On ne peut imaginer de motifs plus frivoles et
plus déraisonnables que ceux pour lesquels il se brouille avec ses
meilleurs amis : avec le baron d’Holbach, parce que celui-ci paraît
croire qu’il n’est pas bien habile compositeur en musique, et que, s’il
est capable de faire un joli chant, il ne l’est pas, d’en faire avec sûreté,
la basse et les accompagnements, ce qui était parfaitement vrai,
ou parce que le baron lui a envoyé cinquante bouteilles devin de
Bordeaux, après lui avoir entendu dire que c’était le seul
vin dont son estomac s’accommodât, ce qui était, dit-il, insulter
à sa pauvreté, en lui donnant plus qu’il ne pouvait rendre;
avec la plupart des autres, parce qu’il s’aperçoit que ses amis
n’approuvent pas le mariage ridicule qu’il contracte avec sa dégoûtante
Thérèse, ou parce que les gens de lettres qu’il fréquente
sont, dit-il, les moteurs de la persécution qu’il essuie des parlements,
de la cour, de Genève, de l’Angleterre, de l’Europe; avec Diderot,
pour une indiscrétion qu’il lui attribue: Diderot lui fait voir,
pièces en main, qu’elle n’est pas de lui, mais de Saint-Lambert,
qui l’avoue; il paraît convaincu, et, à quinze jours de là,
il imprime, dans un de ses ouvrages, une note sanglante,
par
laquelle il diffame l’homme qui s’est justifié auprès de
lui, et brise, à jamais, tous les liens qui lui avaient attaché
Diderot si tendrement et si longtemps.
J’ajouterai, comme une observation capitale, que J.-J. Rousseau n’était
rien moins que simple ce qui est une grande tache dans un caractère.

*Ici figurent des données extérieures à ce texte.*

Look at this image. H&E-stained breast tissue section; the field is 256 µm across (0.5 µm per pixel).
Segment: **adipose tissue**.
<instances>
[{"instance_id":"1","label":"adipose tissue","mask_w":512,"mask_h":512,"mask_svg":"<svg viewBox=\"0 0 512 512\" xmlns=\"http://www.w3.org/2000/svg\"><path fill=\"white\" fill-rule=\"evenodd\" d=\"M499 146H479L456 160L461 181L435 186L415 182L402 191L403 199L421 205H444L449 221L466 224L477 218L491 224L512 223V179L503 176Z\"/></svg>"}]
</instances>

Il mettait une extrême affectation à parler de sa pauvreté,
à la montrer, à s’en faire gloire. Il nous disait, quand
nous allions le voir Diderot et moi, qu’il nous donnait du vin de Montmorency,
parce qu’il n’était pas en état d’en acheter de meilleur.
En montrant son pot au feu dans le coin de sa cheminée, il avait
l’air de dire: vous voyez qu’un homme comme moi est obligé de veiller
lui-même, sa marmite, tant est grand l’ingratitude du siècle!
Jeune encore, et transporté d’admiration pour le talent et d’amour
pour les lettres, je ne démêlais pas alors ces intentions;
mais lorsque d’autres traits du caractère de cet homme célèbre,
ou même d’autres actions moins équivoques, m’ont eu mis sur
la voie, je me suis vu forcé d’expliquer ainsi toute sa vie.